A 28-year-old autistic man from Colorado who had been living on frogs and roots for weeks while wandering the remote Escalante Desert of southern Utah was found emaciated but alive, authorities said.
William Martin LaFever of Colorado Springs, Colo., told the people who rescued him that besides eating the bits of food that he found in the wild, he drank water from the Escalante River, Associated Press reported.
He had attempted to walk approximately 90 miles or more from Boulder, Utah, to Page, Arizona.
Authorities from the Garfield County Sheriff's Department said that the man was likely to have traveled about 40 miles over at least three weeks before he was found on Thursday.
"It is some of the most rugged, unforgiving terrain you will find anywhere on Earth, jagged cliffs, stone ledges, sandstone, sagebrush, juniper," said sheriff's spokeswoman Becki Bronson, according to AP.
"Where William was hiking, there just isn't anyone out there," she said. "There are no people.
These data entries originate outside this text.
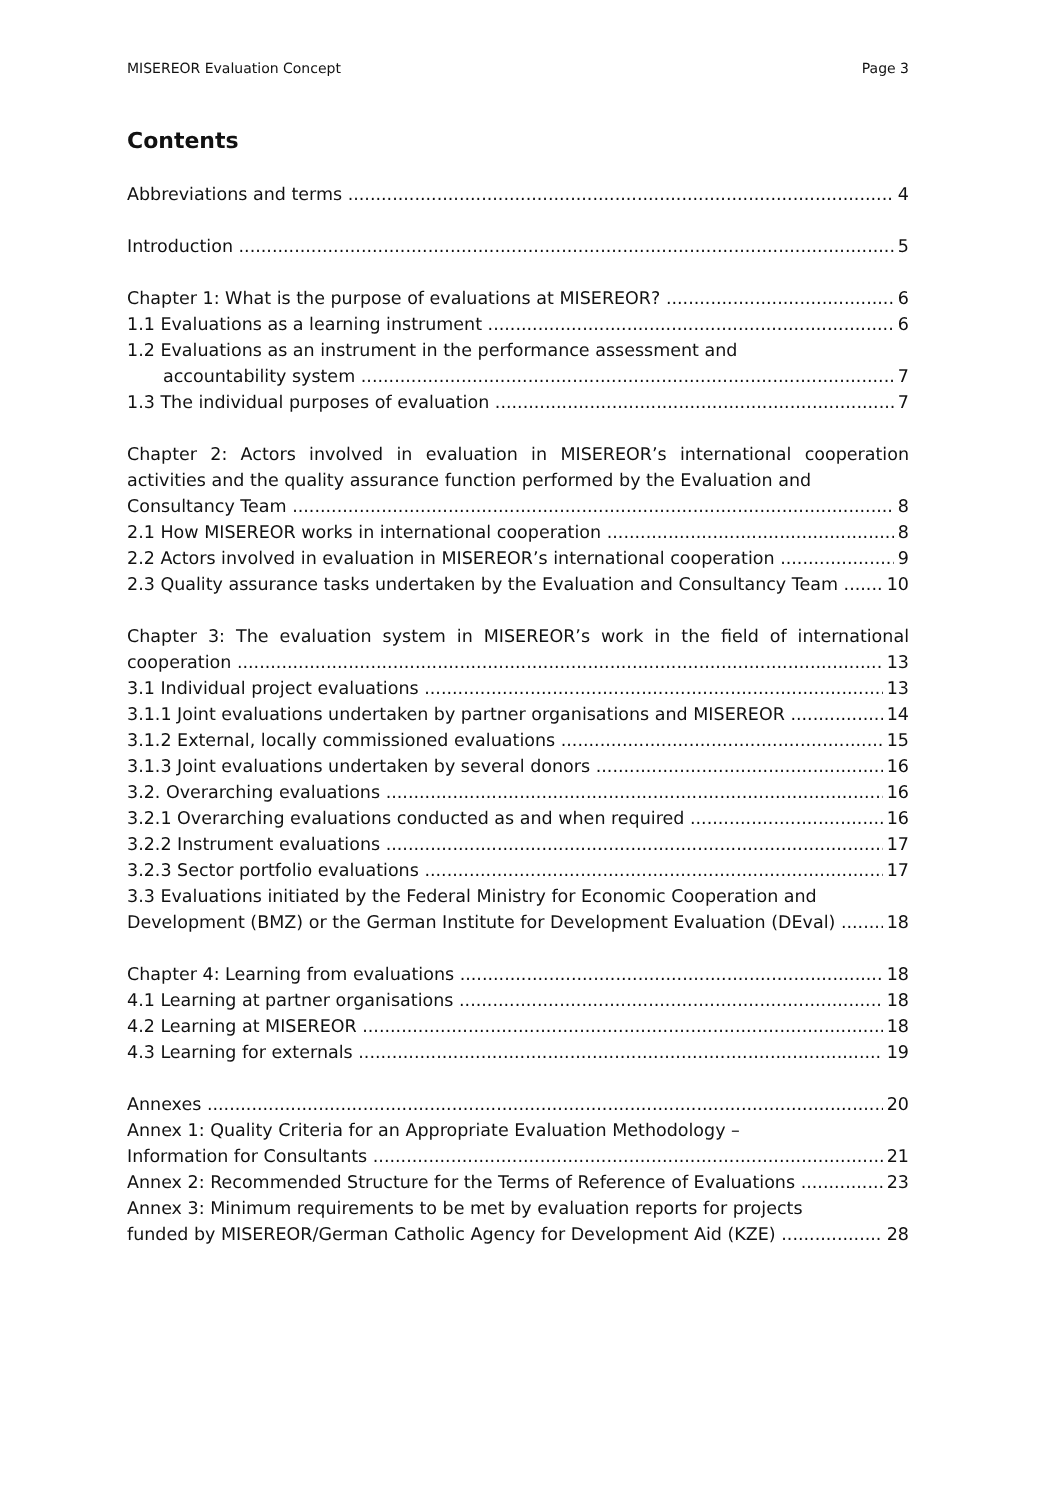MISEREOR Evaluation Concept Page 3
Contents
Abbreviations and terms 4
Introduction 5
Chapter 1: What is the purpose of evaluations at MISEREOR? 6
1.1 Evaluations as a learning instrument 6
1.2 Evaluations as an instrument in the performance assessment and
accountability system 7
1.3 The individual purposes of evaluation 7
Chapter 2: Actors involved in evaluation in MISEREOR’s international cooperation activities and the quality assurance function performed by the Evaluation and
Consultancy Team 8
2.1 How MISEREOR works in international cooperation 8
2.2 Actors involved in evaluation in MISEREOR’s international cooperation 9
2.3 Quality assurance tasks undertaken by the Evaluation and Consultancy Team 10
Chapter 3: The evaluation system in MISEREOR’s work in the field of international
cooperation 13
3.1 Individual project evaluations 13
3.1.1 Joint evaluations undertaken by partner organisations and MISEREOR 14
3.1.2 External, locally commissioned evaluations 15
3.1.3 Joint evaluations undertaken by several donors 16
3.2. Overarching evaluations 16
3.2.1 Overarching evaluations conducted as and when required 16
3.2.2 Instrument evaluations 17
3.2.3 Sector portfolio evaluations 17
3.3 Evaluations initiated by the Federal Ministry for Economic Cooperation and
Development (BMZ) or the German Institute for Development Evaluation (DEval) 18
Chapter 4: Learning from evaluations 18
4.1 Learning at partner organisations 18
4.2 Learning at MISEREOR 18
4.3 Learning for externals 19
Annexes 20
Annex 1: Quality Criteria for an Appropriate Evaluation Methodology –
Information for Consultants 21
Annex 2: Recommended Structure for the Terms of Reference of Evaluations 23
Annex 3: Minimum requirements to be met by evaluation reports for projects
funded by MISEREOR/German Catholic Agency for Development Aid (KZE) 28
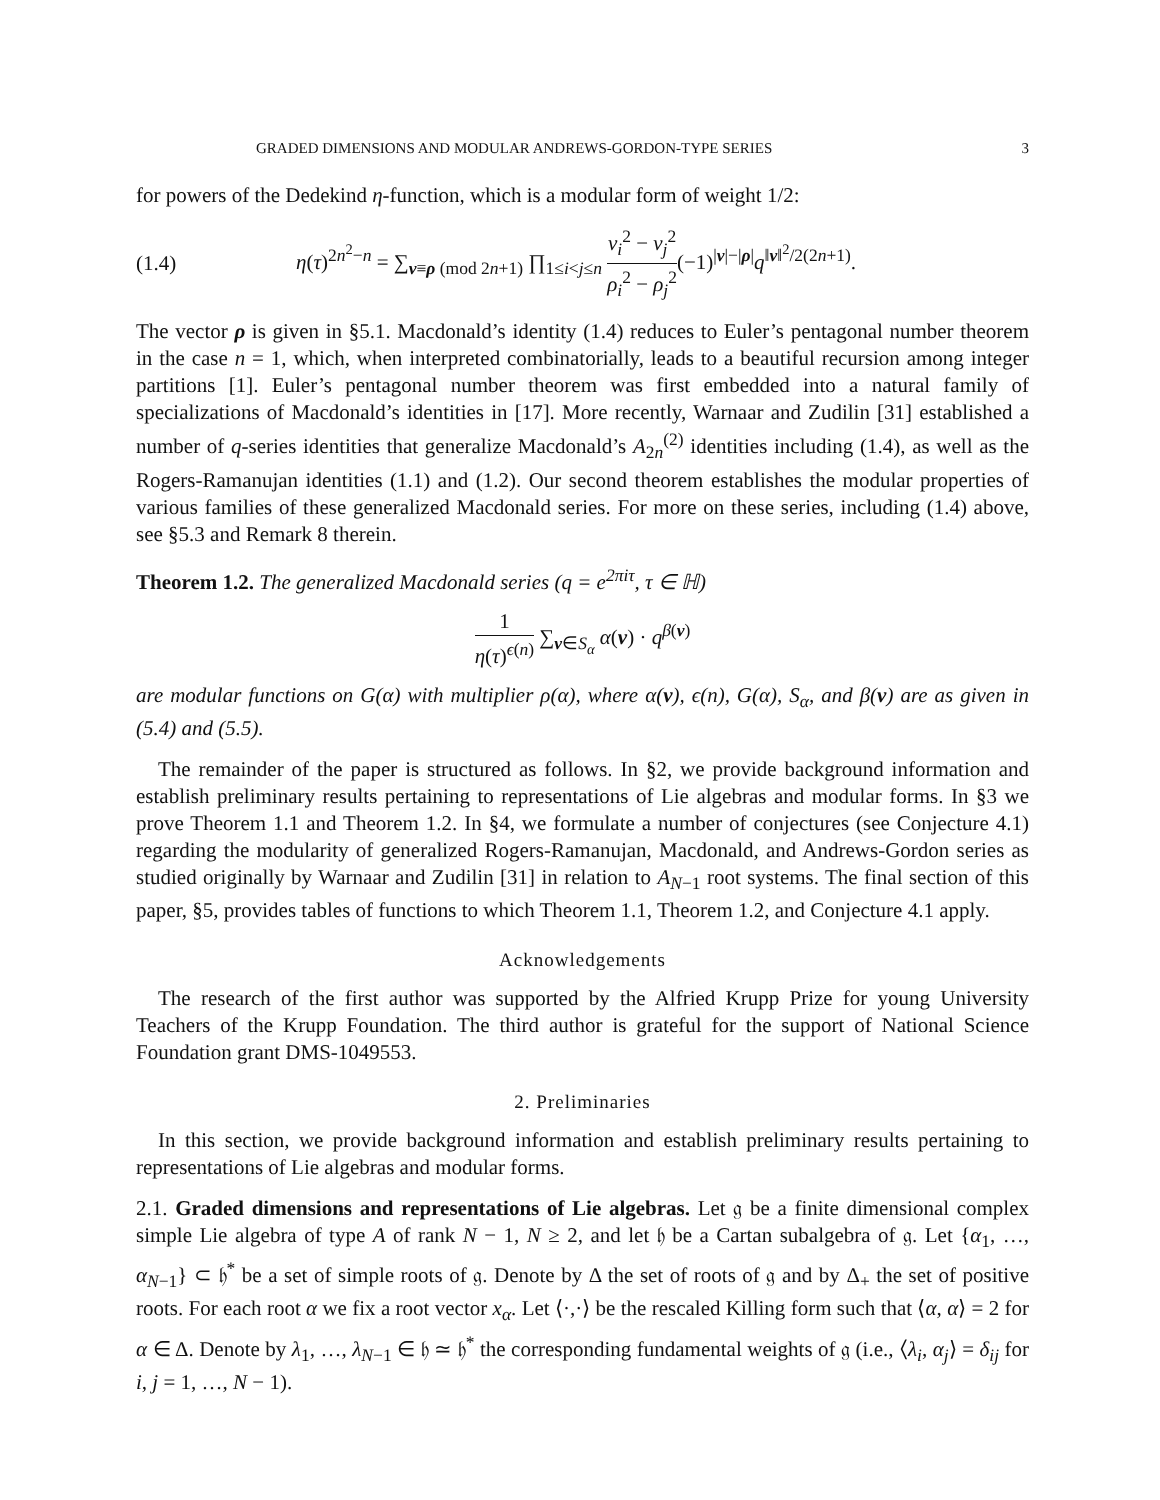GRADED DIMENSIONS AND MODULAR ANDREWS-GORDON-TYPE SERIES 3
for powers of the Dedekind η-function, which is a modular form of weight 1/2:
(1.4) η(τ)<sup>2n<sup>2</sup>−n</sup> = ∑<sub>ν≡ρ (mod 2n+1)</sub> ∏<sub>1≤i<j≤n</sub> ν<sub>i</sub><sup>2</sup> − ν<sub>j</sub><sup>2</sup> ρ<sub>i</sub><sup>2</sup> − ρ<sub>j</sub><sup>2</sup>(−1)<sup>|ν|−|ρ|</sup>q<sup>‖ν‖<sup>2</sup>/2(2n+1)</sup>.
The vector ρ is given in §5.1. Macdonald’s identity (1.4) reduces to Euler’s pentagonal number theorem in the case n = 1, which, when interpreted combinatorially, leads to a beautiful recursion among integer partitions [1]. Euler’s pentagonal number theorem was first embedded into a natural family of specializations of Macdonald’s identities in [17]. More recently, Warnaar and Zudilin [31] established a number of q-series identities that generalize Macdonald’s A<sub>2n</sub><sup>(2)</sup> identities including (1.4), as well as the Rogers-Ramanujan identities (1.1) and (1.2). Our second theorem establishes the modular properties of various families of these generalized Macdonald series. For more on these series, including (1.4) above, see §5.3 and Remark 8 therein.
Theorem 1.2. The generalized Macdonald series (q = e<sup>2πiτ</sup>, τ ∈ ℍ)
1 η(τ)<sup>ϵ(n)</sup> ∑<sub>ν∈S<sub>α</sub></sub> α(ν) · q<sup>β(ν)</sup>
are modular functions on G(α) with multiplier ρ(α), where α(ν), ϵ(n), G(α), S<sub>α</sub>, and β(ν) are as given in (5.4) and (5.5).
The remainder of the paper is structured as follows. In §2, we provide background information and establish preliminary results pertaining to representations of Lie algebras and modular forms. In §3 we prove Theorem 1.1 and Theorem 1.2. In §4, we formulate a number of conjectures (see Conjecture 4.1) regarding the modularity of generalized Rogers-Ramanujan, Macdonald, and Andrews-Gordon series as studied originally by Warnaar and Zudilin [31] in relation to A<sub>N−1</sub> root systems. The final section of this paper, §5, provides tables of functions to which Theorem 1.1, Theorem 1.2, and Conjecture 4.1 apply.
Acknowledgements
The research of the first author was supported by the Alfried Krupp Prize for young University Teachers of the Krupp Foundation. The third author is grateful for the support of National Science Foundation grant DMS-1049553.
2. Preliminaries
In this section, we provide background information and establish preliminary results pertaining to representations of Lie algebras and modular forms.
2.1. Graded dimensions and representations of Lie algebras. Let 𝔤 be a finite dimensional complex simple Lie algebra of type A of rank N − 1, N ≥ 2, and let 𝔥 be a Cartan subalgebra of 𝔤. Let {α<sub>1</sub>, …, α<sub>N−1</sub>} ⊂ 𝔥<sup>*</sup> be a set of simple roots of 𝔤. Denote by Δ the set of roots of 𝔤 and by Δ<sub>+</sub> the set of positive roots. For each root α we fix a root vector x<sub>α</sub>. Let ⟨·,·⟩ be the rescaled Killing form such that ⟨α, α⟩ = 2 for α ∈ Δ. Denote by λ<sub>1</sub>, …, λ<sub>N−1</sub> ∈ 𝔥 ≃ 𝔥<sup>*</sup> the corresponding fundamental weights of 𝔤 (i.e., ⟨λ<sub>i</sub>, α<sub>j</sub>⟩ = δ<sub>ij</sub> for i, j = 1, …, N − 1).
There are no towns."
Garfield County authorities said that it was incredible that searchers aboard a helicopter were able to find the 28-year-old at all, much less alive.
Deputy Ray Gardner, one of the rescuers who was aboard the helicopter and who recently completed training in search and rescue for people with autism, said that LaFever would have survived another 24 hours.
Rescuers had taken LaFever was to Garfield Memorial Hospital in Panguitch, and the hospital has not released any information about his condition.
LaFever had been trying to get to Page because his father, John LaFever of Colorado Springs, told him he would wire money to him in there, according to a statement released by the sheriff department.
The 28-year-old had called his father on June 6 or 7 to say he was hiking in the Boulder area with his dog, and that someone had stolen some of his hiking gear and that he had run out of money.
His father told him to catch a ride to Page to collect the money.
However, instead of following his father's orders, LaFever decided to hike down the Escalante River and then hitch a boat ride along Lake Powell to Page instead of catching a ride.
While hiking along the river, he had run out of food and his dog left him. He had abandoned all his gear until all he had was the clothing and shoes he was wearing when he was found, the sheriff's department said.
The dog has not been seen since, and authorities do not know why it vanished.
The June phone call LaFever made to his father was the last time the family heard from him and his sister reported him missing on Monday, the sheriff department said.
Authorities said that autistic people are naturally drawn to water, so the helicopter search focused on the Escalante River, the department said.
Rescuers from above spotted LaFever Thursday afternoon as he was sitting in the Escalante River about five miles from Lake Powell, desperately waving at the aircraft.
Gardner had been stunned when LaFever identified himself because of the unlikelihood of finding anyone in that country, the sheriff's department said.
"In all my career I have never seen someone so emaciated," Gardner said in the sheriff's department release. "I could not believe that he was alive, and feel certain that in another 24 hours he would not have been alive."
The department said that LaFever was so weak that he could not stand, but he was so happy for human contact that initially he would not stop talking long enough to eat or drink; he eventually took a drink and ate a granola bar.